For a defensible case of fair use by a known critic who wants a stable account under a real name, then the option of a private hosting is more reliable than a faceless corporation like YT operating with automated detection...
Afterall there are limitations to the privilege of free hosting/bandwidth we enjoy on YT. They can't fight a lawsuit for us for free as well as paying the online bills of our videos.
And the major studios suing YT are the ones who claimed last year there was no money to make off of online content when the screenwriters went on strike...
Oh the irony!
Screenwriters should use this to renegotiate their deal with a higher percentage!
Matt,
I'm a staff attorney for EFF. I hope you (and any readers who create similar videos) will consider submitting a letter to the U.S. Copyright Office, which is considering a proposed exemption to the DMCA to make it legal to rip DVDs for fair use purposes, like the ones you describe.
Hollywood takes the position that ripping DVDs is always illegal, under every circumstance. Unfortunately, the DMCA (different provisions that the ones you discuss in this post) has been read that way by some courts.
But every three years, the Copyright Office is empowered to grant a DMCA exemption if it can be persuaded that DRM systems are blocking fair uses for a particular class of works (like DVDs).
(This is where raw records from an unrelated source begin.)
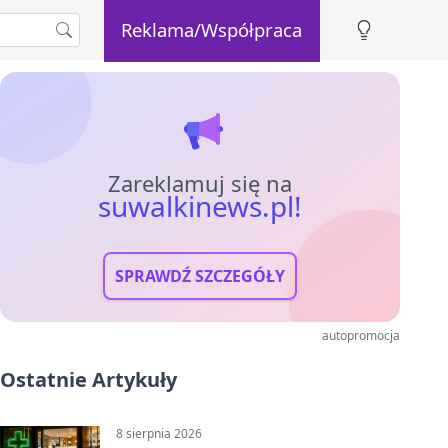
Reklama/Współpraca
Zareklamuj się na
suwalkinews.pl!
SPRAWDŹ SZCZEGÓŁY
autopromocja
Ostatnie Artykuły
8 sierpnia 2026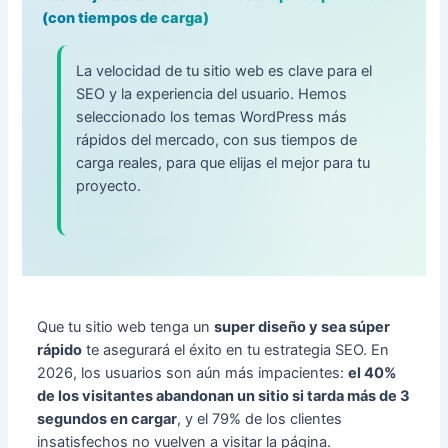
(con tiempos de carga)
La velocidad de tu sitio web es clave para el
SEO y la experiencia del usuario. Hemos
seleccionado los temas WordPress más
rápidos del mercado, con sus tiempos de
carga reales, para que elijas el mejor para tu
proyecto.
Que tu sitio web tenga un
super diseño y sea súper
rápido
te asegurará el éxito en tu estrategia SEO. En
2026, los usuarios son aún más impacientes:
el 40%
de los visitantes abandonan un sitio si tarda más de 3
segundos en cargar
, y el 79% de los clientes
insatisfechos no vuelven a visitar la página.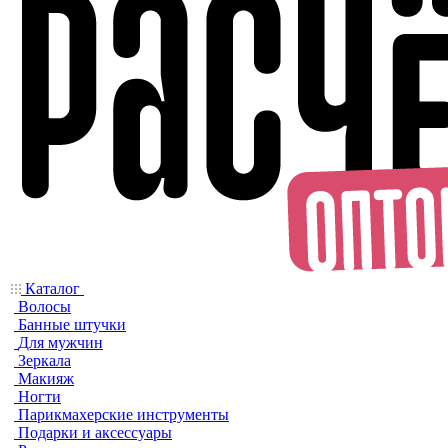
Каталог
Волосы
Банные штучки
Для мужчин
Зеркала
Макияж
Ногти
Парикмахерские инструменты
Подарки и аксессуары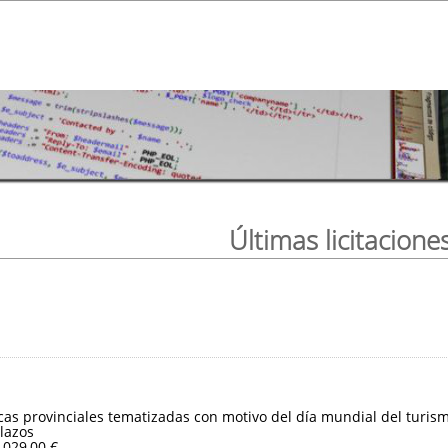
Últimas licitacione
ticas provinciales tematizadas con motivo del día mundial del turis
lazos
.029,00 €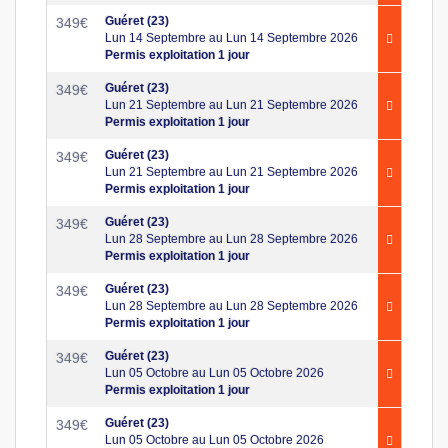
Guéret (23)
349
€
Lun 14 Septembre au Lun 14 Septembre 2026
Permis exploitation 1 jour
Guéret (23)
349
€
Lun 21 Septembre au Lun 21 Septembre 2026
Permis exploitation 1 jour
Guéret (23)
349
€
Lun 21 Septembre au Lun 21 Septembre 2026
Permis exploitation 1 jour
Guéret (23)
349
€
Lun 28 Septembre au Lun 28 Septembre 2026
Permis exploitation 1 jour
Guéret (23)
349
€
Lun 28 Septembre au Lun 28 Septembre 2026
Permis exploitation 1 jour
Guéret (23)
349
€
Lun 05 Octobre au Lun 05 Octobre 2026
Permis exploitation 1 jour
Guéret (23)
349
€
Lun 05 Octobre au Lun 05 Octobre 2026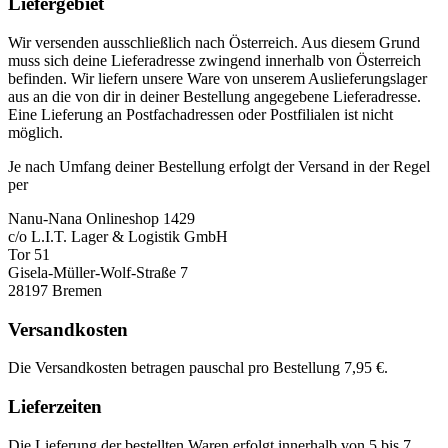
Liefergebiet
Wir versenden ausschließlich nach Österreich. Aus diesem Grund
muss sich deine Lieferadresse zwingend innerhalb von Österreich
befinden. Wir liefern unsere Ware von unserem Auslieferungslager
aus an die von dir in deiner Bestellung angegebene Lieferadresse.
Eine Lieferung an Postfachadressen oder Postfilialen ist nicht
möglich.
Je nach Umfang deiner Bestellung erfolgt der Versand in der Regel
per
Nanu-Nana Onlineshop 1429
c/o L.I.T. Lager & Logistik GmbH
Tor 51
Gisela-Müller-Wolf-Straße 7
28197 Bremen
Versandkosten
Die Versandkosten betragen pauschal pro Bestellung 7,95 €.
Lieferzeiten
Die Lieferung der bestellten Waren erfolgt innerhalb von 5 bis 7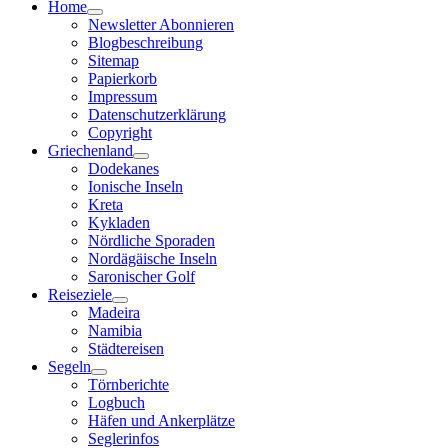
Home
Newsletter Abonnieren
Blogbeschreibung
Sitemap
Papierkorb
Impressum
Datenschutzerklärung
Copyright
Griechenland
Dodekanes
Ionische Inseln
Kreta
Kykladen
Nördliche Sporaden
Nordägäische Inseln
Saronischer Golf
Reiseziele
Madeira
Namibia
Städtereisen
Segeln
Törnberichte
Logbuch
Häfen und Ankerplätze
Seglerinfos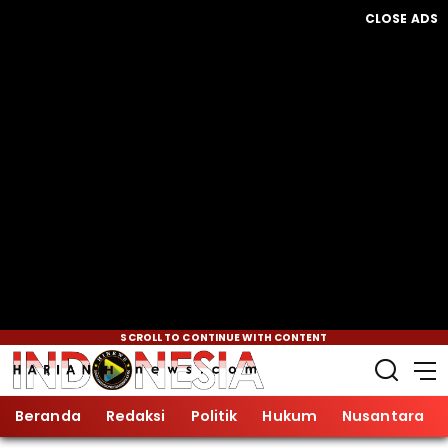
CLOSE ADS
SCROLL TO CONTINUE WITH CONTENT
Beranda
Redaksi
Politik
Hukum
Nusantara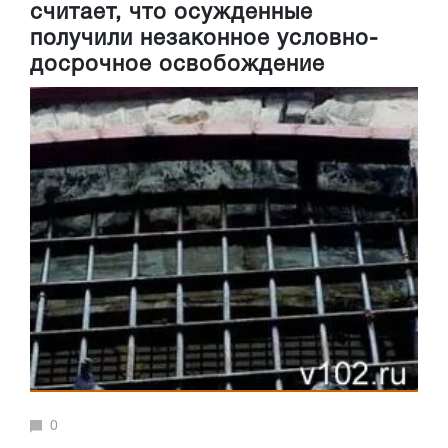
считает, что осужденные
получили незаконное условно-
досрочное освобождение
0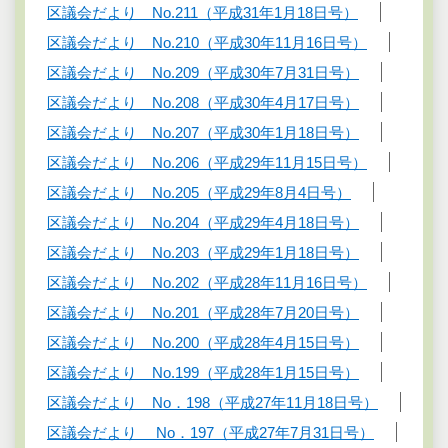
区議会だより No.211（平成31年1月18日号）
区議会だより No.210（平成30年11月16日号）
区議会だより No.209（平成30年7月31日号）
区議会だより No.208（平成30年4月17日号）
区議会だより No.207（平成30年1月18日号）
区議会だより No.206（平成29年11月15日号）
区議会だより No.205（平成29年8月4日号）
区議会だより No.204（平成29年4月18日号）
区議会だより No.203（平成29年1月18日号）
区議会だより No.202（平成28年11月16日号）
区議会だより No.201（平成28年7月20日号）
区議会だより No.200（平成28年4月15日号）
区議会だより No.199（平成28年1月15日号）
区議会だより No．198（平成27年11月18日号）
区議会だより No．197（平成27年7月31日号）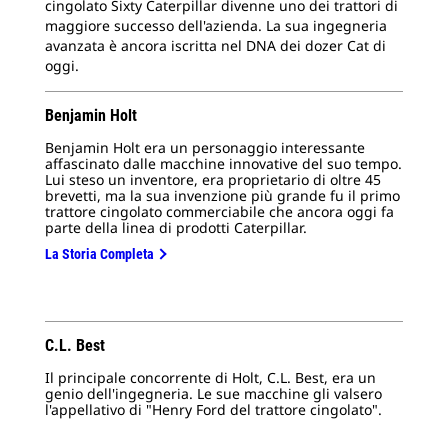
cingolato Sixty Caterpillar divenne uno dei trattori di
2
d
maggiore successo dell'azienda. La sua ingegneria
avanzata è ancora iscritta nel DNA dei dozer Cat di
Col
oggi.
Ben
190
Benjamin Holt
Benjamin Holt era un personaggio interessante
affascinato dalle macchine innovative del suo tempo.
Lui steso un inventore, era proprietario di oltre 45
brevetti, ma la sua invenzione più grande fu il primo
trattore cingolato commerciabile che ancora oggi fa
parte della linea di prodotti Caterpillar.
La Storia Completa
C.L. Best
Il principale concorrente di Holt, C.L. Best, era un
genio dell'ingegneria. Le sue macchine gli valsero
l'appellativo di "Henry Ford del trattore cingolato".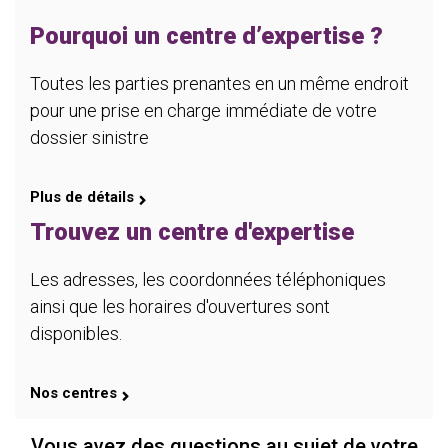
Pourquoi un centre d’expertise ?
Toutes les parties prenantes en un même endroit
pour une prise en charge immédiate de votre
dossier sinistre
Plus de détails
Trouvez un centre d'expertise
Les adresses, les coordonnées téléphoniques
ainsi que les horaires d'ouvertures sont
disponibles.
Nos centres
Vous avez des questions au sujet de votre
EFF has asked for an exemption for noncommercial video creators who need to rip DVD clips to incorporate in original remixes. That's exactly what you're describing.
We're also fighting the DMCA takedown scourge that your post is about. But very few people know that there is another DMCA problem -- that ripping DVDs might be illegal itself -- and we'd like to solve that one, too.
Please contact me if you need any help preparing your letter. The Copyright Office is particularly interested in why ripping DVDs is necessary (as compared to using analog capture), rather than just a convenience.
The Copyright Office has an online submission form and will be accepting comments until Feb. 2, 2009. EFF's proposal for DVD ripping is proposed class 11A.
Fantastic, Fred. You can expect a call or email from me tomorrow.
Readers, take Fred up on his offer and consider submitting your own letter. If you miss this chance, you won't have another shot at helping to change copyright policy until the year 2012.
Some of us are out here rejoicing in YouTube's corporate-friendly decision.
Let the schadenfreude begin!
Eventually some offshore country with little to no copyright laws and no regard for any international conventions will just host their own version of YouTube, and everyone will use that instead. And this also will encourage people to just create their own underground networks to share on, and undoubtedly those people will be prosecuted as "copyright terrorists".
Thanks, Matt, and Lawful Use, where I first saw this. I have informed my Board of Directors of this issue and I hope one of them might be able to indicate some interest in assisting in the development of a hosted site for film criticism of this type.